> Task description
Given the entries that follow, write out exactly the lines starting at the one containing "18: (598, 103, 0.78)" and ending at the one containing "37: (402, 137, 0.56)", both ends included, and only those.

> The input
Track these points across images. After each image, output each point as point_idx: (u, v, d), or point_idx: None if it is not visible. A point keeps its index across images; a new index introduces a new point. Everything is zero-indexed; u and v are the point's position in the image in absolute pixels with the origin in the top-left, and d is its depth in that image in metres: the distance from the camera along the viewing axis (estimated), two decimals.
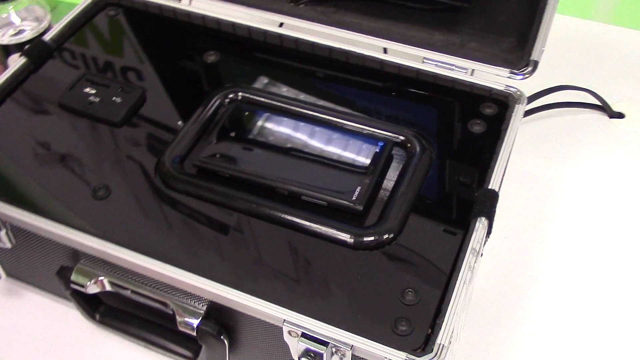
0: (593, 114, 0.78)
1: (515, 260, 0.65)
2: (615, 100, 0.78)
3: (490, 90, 0.60)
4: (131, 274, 0.51)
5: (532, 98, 0.75)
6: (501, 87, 0.60)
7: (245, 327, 0.50)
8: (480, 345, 0.59)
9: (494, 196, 0.52)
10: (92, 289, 0.52)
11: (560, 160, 0.73)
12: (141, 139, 0.58)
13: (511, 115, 0.58)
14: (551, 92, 0.76)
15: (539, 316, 0.61)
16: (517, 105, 0.58)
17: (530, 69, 0.59)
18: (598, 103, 0.78)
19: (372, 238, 0.50)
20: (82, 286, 0.52)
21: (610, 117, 0.78)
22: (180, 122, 0.59)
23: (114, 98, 0.60)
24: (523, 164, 0.72)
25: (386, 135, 0.57)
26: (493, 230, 0.53)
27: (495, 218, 0.52)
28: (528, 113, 0.76)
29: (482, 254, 0.52)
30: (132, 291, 0.51)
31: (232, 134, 0.57)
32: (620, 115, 0.78)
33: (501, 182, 0.64)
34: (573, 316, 0.61)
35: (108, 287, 0.52)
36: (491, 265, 0.64)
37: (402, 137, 0.56)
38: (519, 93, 0.59)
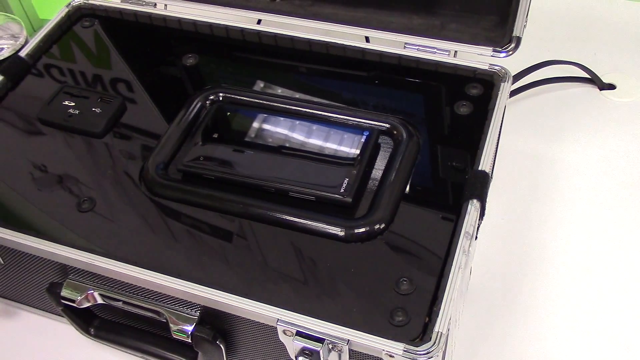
0: (583, 87, 0.77)
1: (513, 241, 0.64)
2: (605, 71, 0.77)
3: (474, 70, 0.59)
4: (121, 285, 0.50)
5: (518, 76, 0.74)
6: (485, 67, 0.59)
7: (240, 329, 0.49)
8: (481, 330, 0.58)
9: (485, 177, 0.51)
10: (83, 303, 0.51)
11: (553, 137, 0.72)
12: (123, 147, 0.57)
13: (497, 94, 0.56)
14: (538, 69, 0.75)
15: (539, 299, 0.59)
16: (502, 84, 0.57)
17: (513, 45, 0.58)
18: (587, 76, 0.76)
19: (363, 229, 0.49)
20: (73, 301, 0.51)
21: (601, 89, 0.76)
22: (162, 128, 0.58)
23: (93, 109, 0.60)
24: (516, 143, 0.71)
25: (371, 124, 0.56)
26: (489, 212, 0.52)
27: (490, 200, 0.51)
28: (516, 92, 0.75)
29: (476, 237, 0.51)
30: (124, 302, 0.51)
31: (215, 136, 0.56)
32: (611, 87, 0.77)
33: (493, 163, 0.63)
34: (573, 297, 0.59)
35: (99, 300, 0.51)
36: (488, 248, 0.63)
37: (387, 125, 0.55)
38: (503, 71, 0.58)
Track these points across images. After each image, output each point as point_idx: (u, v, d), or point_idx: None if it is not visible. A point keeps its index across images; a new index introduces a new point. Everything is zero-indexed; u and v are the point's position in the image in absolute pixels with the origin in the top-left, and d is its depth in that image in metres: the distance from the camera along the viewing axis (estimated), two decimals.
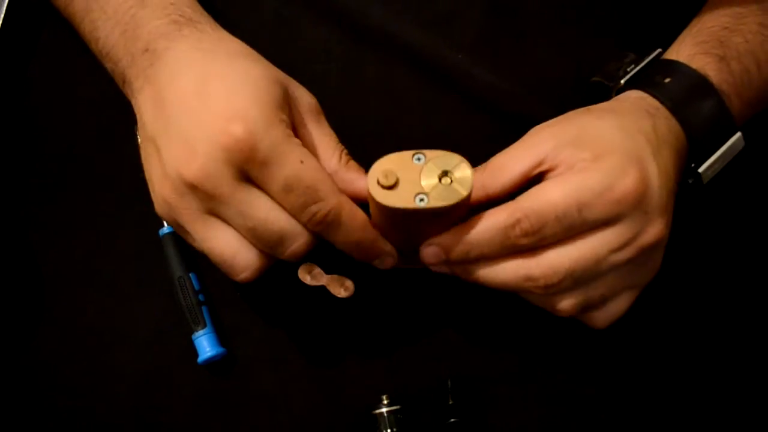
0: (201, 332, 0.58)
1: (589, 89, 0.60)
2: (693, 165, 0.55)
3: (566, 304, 0.50)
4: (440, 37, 0.60)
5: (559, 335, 0.59)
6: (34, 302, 0.61)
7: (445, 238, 0.49)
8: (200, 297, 0.59)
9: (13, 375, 0.60)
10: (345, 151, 0.53)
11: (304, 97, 0.52)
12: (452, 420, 0.57)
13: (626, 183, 0.48)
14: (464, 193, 0.47)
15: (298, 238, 0.49)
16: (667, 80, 0.55)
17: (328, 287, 0.58)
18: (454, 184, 0.47)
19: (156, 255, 0.60)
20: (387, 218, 0.49)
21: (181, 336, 0.59)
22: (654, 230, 0.49)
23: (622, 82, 0.56)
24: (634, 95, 0.55)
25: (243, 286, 0.59)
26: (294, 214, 0.48)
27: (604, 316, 0.52)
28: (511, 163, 0.50)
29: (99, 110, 0.63)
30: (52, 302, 0.61)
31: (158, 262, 0.60)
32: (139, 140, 0.53)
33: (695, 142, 0.54)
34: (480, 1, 0.61)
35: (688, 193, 0.57)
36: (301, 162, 0.47)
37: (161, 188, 0.49)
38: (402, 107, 0.60)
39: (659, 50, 0.58)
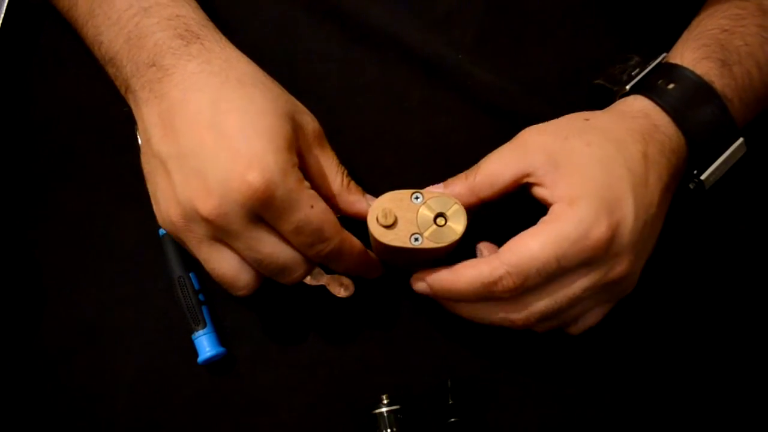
0: (201, 332, 0.58)
1: (591, 91, 0.60)
2: (695, 172, 0.56)
3: (541, 328, 0.54)
4: (440, 37, 0.60)
5: (559, 335, 0.59)
6: (34, 302, 0.61)
7: (433, 279, 0.53)
8: (200, 297, 0.59)
9: (13, 374, 0.60)
10: (346, 172, 0.55)
11: (309, 125, 0.53)
12: (452, 420, 0.57)
13: (598, 232, 0.50)
14: (456, 237, 0.51)
15: (299, 269, 0.52)
16: (670, 86, 0.55)
17: (328, 287, 0.58)
18: (448, 227, 0.51)
19: (156, 255, 0.60)
20: (384, 250, 0.53)
21: (181, 336, 0.59)
22: (620, 268, 0.51)
23: (627, 88, 0.57)
24: (638, 105, 0.55)
25: None
26: (301, 249, 0.51)
27: (579, 327, 0.55)
28: (501, 170, 0.53)
29: (99, 110, 0.62)
30: (52, 302, 0.61)
31: (158, 262, 0.60)
32: (142, 149, 0.53)
33: (697, 149, 0.55)
34: (480, 1, 0.61)
35: (689, 197, 0.57)
36: (311, 207, 0.50)
37: (168, 209, 0.51)
38: (402, 107, 0.60)
39: (664, 54, 0.58)
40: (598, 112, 0.55)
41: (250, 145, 0.49)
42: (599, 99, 0.58)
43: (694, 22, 0.59)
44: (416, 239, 0.51)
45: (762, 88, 0.57)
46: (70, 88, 0.64)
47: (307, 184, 0.51)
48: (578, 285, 0.51)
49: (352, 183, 0.55)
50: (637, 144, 0.53)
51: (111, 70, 0.55)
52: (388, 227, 0.51)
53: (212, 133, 0.49)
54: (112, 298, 0.60)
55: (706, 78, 0.55)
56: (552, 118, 0.55)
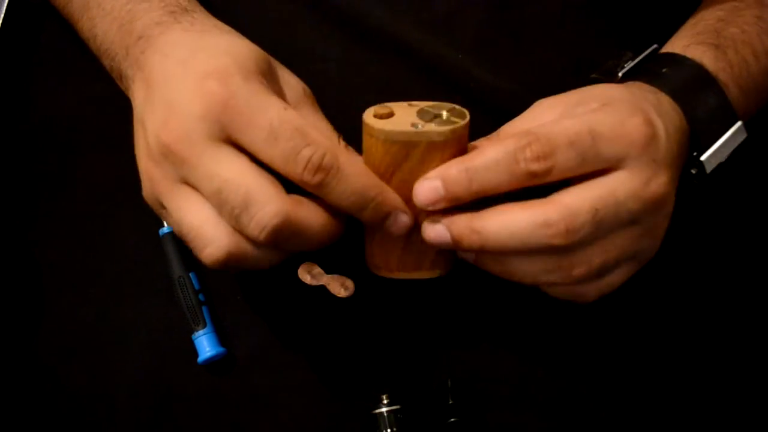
0: (201, 332, 0.58)
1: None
2: (695, 153, 0.55)
3: (586, 266, 0.47)
4: (440, 37, 0.60)
5: (559, 335, 0.59)
6: (34, 302, 0.61)
7: (444, 168, 0.45)
8: (200, 297, 0.59)
9: (13, 375, 0.60)
10: (341, 137, 0.51)
11: (297, 83, 0.52)
12: (452, 420, 0.57)
13: (636, 122, 0.46)
14: (461, 122, 0.46)
15: (267, 203, 0.44)
16: (664, 70, 0.54)
17: (328, 287, 0.58)
18: (449, 120, 0.47)
19: (156, 255, 0.60)
20: (382, 159, 0.47)
21: (181, 336, 0.59)
22: (661, 181, 0.47)
23: (620, 75, 0.56)
24: (635, 84, 0.55)
25: (243, 285, 0.59)
26: (285, 165, 0.44)
27: (599, 288, 0.50)
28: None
29: (99, 110, 0.63)
30: (52, 302, 0.61)
31: (158, 262, 0.60)
32: (134, 124, 0.53)
33: (696, 131, 0.54)
34: (480, 1, 0.61)
35: (690, 186, 0.56)
36: (284, 109, 0.45)
37: (145, 165, 0.49)
38: None
39: (655, 45, 0.58)
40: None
41: (214, 63, 0.46)
42: None
43: (691, 18, 0.59)
44: (416, 127, 0.46)
45: (761, 77, 0.57)
46: (70, 88, 0.64)
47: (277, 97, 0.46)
48: (620, 184, 0.46)
49: (350, 148, 0.50)
50: (649, 93, 0.52)
51: (106, 62, 0.55)
52: (384, 118, 0.46)
53: (181, 67, 0.47)
54: (112, 298, 0.60)
55: (698, 61, 0.54)
56: None
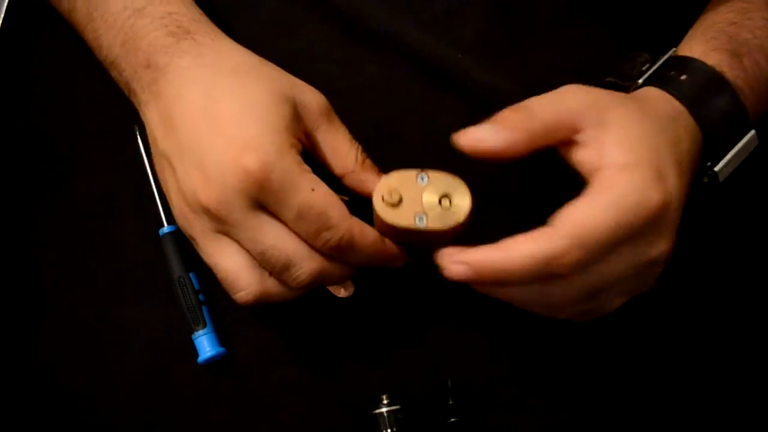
0: (201, 332, 0.58)
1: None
2: (709, 164, 0.55)
3: (570, 312, 0.51)
4: (440, 36, 0.60)
5: (559, 335, 0.59)
6: (33, 302, 0.61)
7: (477, 259, 0.48)
8: (200, 297, 0.59)
9: (13, 375, 0.60)
10: (360, 148, 0.54)
11: (313, 101, 0.53)
12: (452, 420, 0.57)
13: (654, 200, 0.47)
14: (461, 219, 0.50)
15: (305, 263, 0.50)
16: (683, 77, 0.54)
17: (328, 287, 0.58)
18: (453, 208, 0.51)
19: (156, 255, 0.60)
20: (388, 232, 0.52)
21: (181, 336, 0.59)
22: (663, 247, 0.49)
23: (640, 81, 0.56)
24: (653, 93, 0.54)
25: None
26: (308, 240, 0.50)
27: (592, 317, 0.52)
28: (562, 117, 0.50)
29: (99, 110, 0.62)
30: (51, 302, 0.61)
31: (158, 262, 0.60)
32: (152, 151, 0.54)
33: (710, 140, 0.54)
34: (480, 0, 0.60)
35: (702, 192, 0.56)
36: (312, 190, 0.49)
37: (178, 204, 0.52)
38: (402, 107, 0.60)
39: (673, 49, 0.57)
40: (624, 94, 0.54)
41: (245, 129, 0.49)
42: None
43: (701, 19, 0.59)
44: (420, 219, 0.50)
45: None
46: (70, 88, 0.64)
47: (307, 167, 0.50)
48: (624, 261, 0.48)
49: (368, 160, 0.54)
50: (672, 123, 0.52)
51: (114, 74, 0.56)
52: (393, 206, 0.51)
53: (206, 122, 0.50)
54: (112, 298, 0.60)
55: (717, 68, 0.55)
56: None
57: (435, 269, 0.52)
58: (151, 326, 0.60)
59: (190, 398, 0.59)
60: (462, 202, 0.51)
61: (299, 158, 0.50)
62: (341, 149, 0.53)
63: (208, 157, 0.49)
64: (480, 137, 0.49)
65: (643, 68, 0.57)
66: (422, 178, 0.51)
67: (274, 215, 0.50)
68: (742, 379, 0.62)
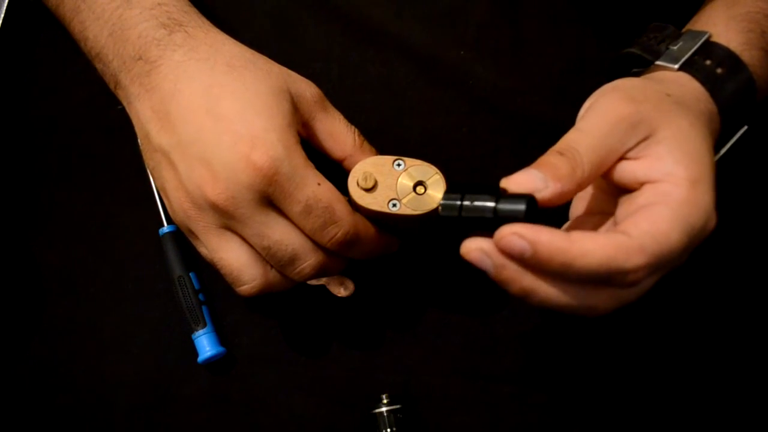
0: (201, 332, 0.58)
1: (616, 62, 0.57)
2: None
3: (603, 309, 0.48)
4: (441, 34, 0.60)
5: (559, 335, 0.59)
6: (33, 302, 0.61)
7: (541, 238, 0.43)
8: (200, 297, 0.59)
9: (13, 375, 0.60)
10: (357, 132, 0.54)
11: (307, 92, 0.53)
12: (452, 420, 0.57)
13: (713, 224, 0.47)
14: (433, 206, 0.51)
15: (310, 257, 0.51)
16: (719, 71, 0.52)
17: (328, 287, 0.58)
18: (426, 195, 0.51)
19: (156, 255, 0.60)
20: (366, 214, 0.52)
21: (181, 336, 0.59)
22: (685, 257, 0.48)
23: (676, 67, 0.52)
24: (692, 89, 0.52)
25: None
26: (314, 235, 0.50)
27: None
28: (614, 149, 0.47)
29: (99, 110, 0.62)
30: (52, 302, 0.61)
31: (158, 262, 0.60)
32: (142, 146, 0.53)
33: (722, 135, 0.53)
34: None
35: None
36: (318, 184, 0.50)
37: (178, 200, 0.51)
38: (403, 105, 0.60)
39: (708, 33, 0.54)
40: (664, 84, 0.51)
41: (250, 125, 0.49)
42: (621, 72, 0.56)
43: (732, 3, 0.56)
44: (394, 205, 0.51)
45: None
46: (70, 87, 0.64)
47: (311, 163, 0.51)
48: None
49: (366, 143, 0.54)
50: (710, 125, 0.50)
51: (99, 66, 0.55)
52: (367, 190, 0.51)
53: (210, 118, 0.50)
54: (112, 298, 0.60)
55: (752, 69, 0.53)
56: (553, 118, 0.54)
57: (429, 263, 0.52)
58: (151, 326, 0.60)
59: (190, 398, 0.59)
60: (436, 189, 0.51)
61: (304, 153, 0.50)
62: (339, 134, 0.54)
63: (214, 153, 0.49)
64: (531, 188, 0.46)
65: (673, 45, 0.54)
66: (398, 165, 0.52)
67: (280, 210, 0.50)
68: (742, 378, 0.62)
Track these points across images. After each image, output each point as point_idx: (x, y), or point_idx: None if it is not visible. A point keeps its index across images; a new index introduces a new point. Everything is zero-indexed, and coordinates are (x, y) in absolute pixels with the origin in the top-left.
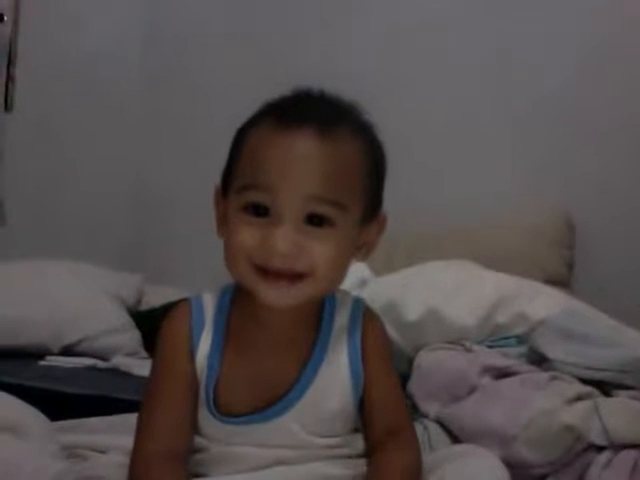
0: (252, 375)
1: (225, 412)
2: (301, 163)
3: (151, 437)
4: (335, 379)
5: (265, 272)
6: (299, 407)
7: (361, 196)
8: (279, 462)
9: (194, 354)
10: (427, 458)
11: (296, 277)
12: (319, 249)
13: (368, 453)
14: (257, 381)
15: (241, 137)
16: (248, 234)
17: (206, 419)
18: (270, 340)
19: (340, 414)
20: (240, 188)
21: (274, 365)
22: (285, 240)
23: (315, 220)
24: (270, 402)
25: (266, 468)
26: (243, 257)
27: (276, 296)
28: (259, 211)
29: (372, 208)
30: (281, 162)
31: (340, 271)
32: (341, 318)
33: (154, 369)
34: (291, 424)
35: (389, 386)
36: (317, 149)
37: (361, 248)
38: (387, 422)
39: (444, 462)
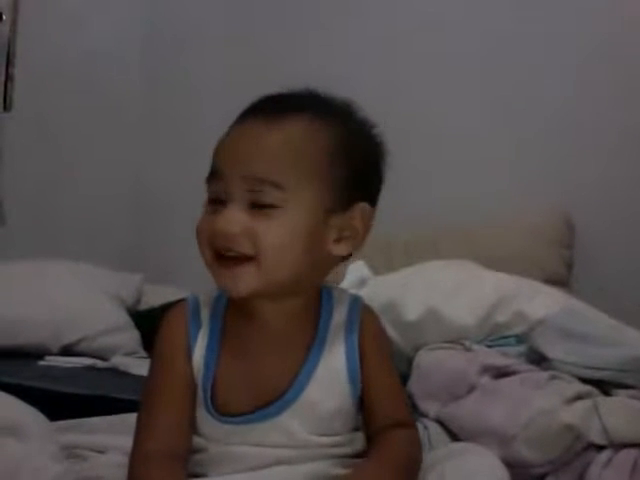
0: (249, 374)
1: (223, 412)
2: (243, 148)
3: (150, 437)
4: (333, 377)
5: (224, 259)
6: (297, 406)
7: (320, 182)
8: (278, 462)
9: (191, 353)
10: (427, 456)
11: (245, 260)
12: (262, 229)
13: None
14: (254, 380)
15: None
16: (206, 222)
17: (204, 419)
18: (266, 339)
19: (338, 413)
20: (205, 181)
21: (271, 364)
22: (227, 220)
23: (260, 202)
24: (268, 401)
25: (265, 468)
26: (205, 246)
27: (226, 282)
28: (219, 200)
29: (345, 199)
30: (227, 149)
31: (292, 256)
32: (339, 316)
33: (152, 369)
34: (289, 423)
35: (388, 384)
36: (261, 134)
37: (340, 241)
38: (388, 420)
39: (444, 460)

> Result for this task
18: (598, 103, 0.78)
19: (372, 238, 0.50)
20: (82, 286, 0.52)
21: (610, 117, 0.78)
22: (180, 122, 0.59)
23: (114, 98, 0.60)
24: (523, 164, 0.72)
25: (386, 135, 0.57)
26: (493, 230, 0.53)
27: (495, 218, 0.52)
28: (528, 113, 0.76)
29: (482, 254, 0.52)
30: (132, 291, 0.51)
31: (232, 134, 0.57)
32: (620, 115, 0.78)
33: (501, 182, 0.64)
34: (573, 316, 0.61)
35: (108, 287, 0.52)
36: (491, 265, 0.64)
37: (402, 137, 0.56)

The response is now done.